Compostos extraídos das folhas da copaíba-vermelha, árvore nativa da Mata Atlântica, apresentaram atividade antiviral relevante contra o SARS-CoV-2 em testes laboratoriais conduzidos por uma equipe internacional de pesquisadores. O estudo foi publicado na revista Scientific Reports e envolveu cientistas ligados à Universidade de São Paulo e instituições estrangeiras.
A espécie analisada, conhecida cientificamente como Copaifera lucens, foi selecionada após pesquisas anteriores indicarem a presença de moléculas com potencial farmacológico.

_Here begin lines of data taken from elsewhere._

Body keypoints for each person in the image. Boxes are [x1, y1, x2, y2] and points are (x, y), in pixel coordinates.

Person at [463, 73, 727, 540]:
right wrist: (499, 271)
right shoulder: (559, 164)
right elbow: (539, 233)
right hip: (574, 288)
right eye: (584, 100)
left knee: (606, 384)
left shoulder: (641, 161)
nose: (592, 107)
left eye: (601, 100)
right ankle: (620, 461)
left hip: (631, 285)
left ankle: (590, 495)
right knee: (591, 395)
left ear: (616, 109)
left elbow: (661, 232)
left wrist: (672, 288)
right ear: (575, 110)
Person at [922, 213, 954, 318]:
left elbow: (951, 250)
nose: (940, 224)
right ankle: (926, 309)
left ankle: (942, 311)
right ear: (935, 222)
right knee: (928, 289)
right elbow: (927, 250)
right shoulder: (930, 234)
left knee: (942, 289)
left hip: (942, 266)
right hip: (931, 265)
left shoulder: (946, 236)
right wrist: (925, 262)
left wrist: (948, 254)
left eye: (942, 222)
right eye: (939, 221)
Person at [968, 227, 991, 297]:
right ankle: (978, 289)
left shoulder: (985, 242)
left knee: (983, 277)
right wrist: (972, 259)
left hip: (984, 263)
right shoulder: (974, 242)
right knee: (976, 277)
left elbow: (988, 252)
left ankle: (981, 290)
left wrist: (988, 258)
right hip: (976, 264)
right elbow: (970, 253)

Entre elas, destacam-se os chamados ácidos galoilquínicos, já associados a propriedades antifúngicas, anticancerígenas e antivirais.
Ação direta sobre o vírus
Os experimentos indicaram que os compostos atuam em diferentes fases do ciclo viral, reduzindo a capacidade do coronavírus de infectar células humanas e de se multiplicar no organismo.
A atuação em múltiplos alvos reduz a chance de o vírus desenvolver resistência, cenário comum em tratamentos que focam em apenas um mecanismo.

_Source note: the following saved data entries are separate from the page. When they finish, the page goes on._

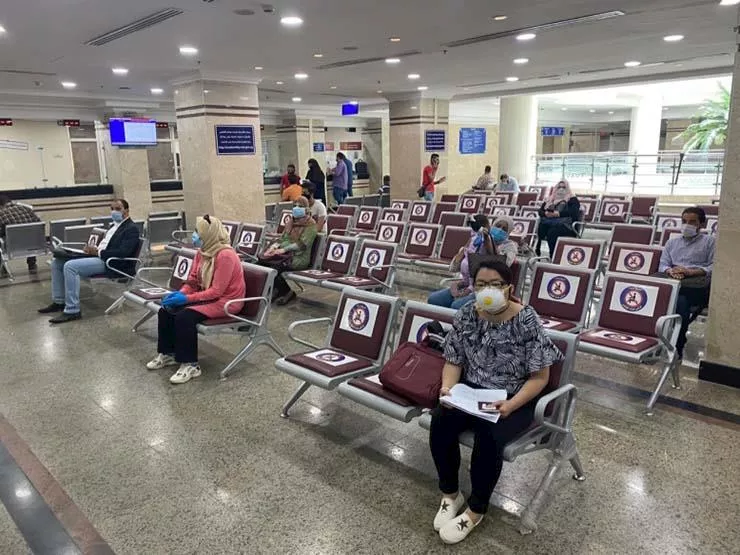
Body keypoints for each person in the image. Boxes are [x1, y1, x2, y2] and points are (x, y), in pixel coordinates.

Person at [429, 260, 562, 544]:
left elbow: (540, 378)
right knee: (440, 420)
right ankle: (450, 494)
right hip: (472, 391)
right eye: (481, 285)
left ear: (509, 288)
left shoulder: (527, 319)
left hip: (515, 395)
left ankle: (476, 509)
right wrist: (448, 389)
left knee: (489, 436)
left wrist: (511, 405)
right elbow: (454, 360)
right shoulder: (467, 313)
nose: (487, 290)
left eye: (495, 284)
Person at [147, 215, 246, 384]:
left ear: (208, 234)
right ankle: (168, 353)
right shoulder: (202, 252)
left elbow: (217, 291)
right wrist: (181, 293)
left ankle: (191, 364)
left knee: (185, 316)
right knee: (166, 310)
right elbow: (193, 280)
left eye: (197, 232)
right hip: (209, 297)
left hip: (227, 302)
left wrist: (186, 299)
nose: (194, 235)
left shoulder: (225, 255)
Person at [38, 199, 139, 324]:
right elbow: (105, 245)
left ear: (127, 211)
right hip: (99, 256)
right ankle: (59, 301)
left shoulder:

Entre os processos afetados estão a ligação do vírus às células, a replicação do material genético e a produção de proteínas virais, etapas consideradas essenciais para a progressão da infecção.
Testes envolveram diferentes estratégias laboratoriais
Para avaliar o potencial antiviral, os pesquisadores utilizaram métodos consolidados de análise, incluindo ensaios de redução de placas, que medem a capacidade de compostos neutralizarem vírus em cultura celular.

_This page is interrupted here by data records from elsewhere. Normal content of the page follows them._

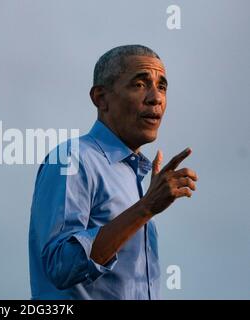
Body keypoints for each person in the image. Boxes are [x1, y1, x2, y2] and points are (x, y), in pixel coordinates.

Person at [28, 45, 198, 299]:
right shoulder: (74, 159)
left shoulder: (135, 175)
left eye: (162, 87)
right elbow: (60, 265)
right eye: (139, 84)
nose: (156, 98)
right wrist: (147, 207)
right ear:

- Preparação de extratos ricos em ácidos galoilquínicos
- Testes de citotoxicidade para avaliar segurança celular
- Análise da interação com proteínas virais
- Avaliação da replicação do vírus em laboratório
Os resultados apontaram redução significativa da atividade viral, com impacto direto sobre proteínas-chave como a Spike, responsável pela entrada do vírus nas células humanas.
Interferência em enzimas essenciais
Além da proteína Spike, os compostos também demonstraram interação com outras estruturas fundamentais para o vírus.
- Protease tipo papaína (PLpro), ligada à evasão do sistema imunológico
- RNA polimerase, responsável pela replicação do vírus
Essa combinação de efeitos contribui para uma ação mais abrangente, com potencial impacto na evolução da infecção.
Possível efeito anti-inflamatório
Os pesquisadores também observaram que os compostos apresentam propriedades anti-inflamatórias e imunomoduladoras, o que pode influenciar a resposta do organismo em casos mais graves da doença.
| Propriedade | Efeito observado |
| Antiviral | Redução da replicação do vírus |
| Anti-inflamatório | Modulação da resposta imune |
| Imunológico | Possível equilíbrio da reação do organismo |
Esses efeitos combinados indicam que a substância pode atuar não apenas no controle do vírus, mas também na evolução clínica da doença.
Próximos passos ainda em andamento
Segundo a CNN, apesar dos resultados promissores, os pesquisadores destacam que o desenvolvimento de um medicamento ainda depende de etapas adicionais, incluindo testes em organismos vivos e ensaios clínicos em humanos.
A pesquisa reforça o papel da biodiversidade brasileira como fonte de compostos com potencial terapêutico, especialmente em um cenário de busca por novas soluções contra doenças infecciosas.
Novos estudos seguem em andamento para avaliar a eficácia dos compostos em condições mais próximas da realidade clínica, enquanto equipes investigam formas de transformar a substância em formulações viáveis para uso médico.